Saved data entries
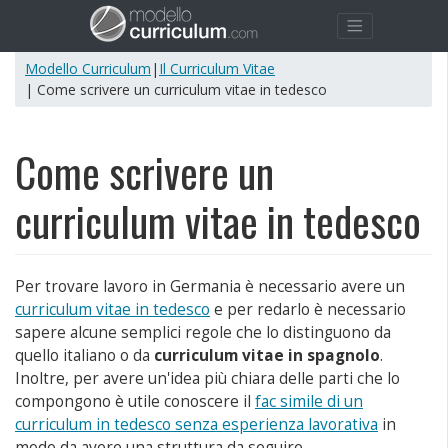
Modello Curriculum
|
Il Curriculum Vitae
| Come scrivere un curriculum vitae in tedesco
Come scrivere un
curriculum vitae in tedesco
Per trovare lavoro in Germania è necessario avere un
curriculum vitae in tedesco
e per redarlo è necessario
sapere alcune semplici regole che lo distinguono da
quello italiano o da
curriculum vitae in spagnolo
.
Inoltre, per avere un'idea più chiara delle parti che lo
compongono è utile conoscere il
fac simile di un
curriculum in tedesco senza esperienza lavorativa
in
modo da avere una struttura da seguire.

# [What to produce]
State how many lines of the data contain the string "avere", treating uppercase and lowercase letters as different, and give only that number.

# [Final answer]
3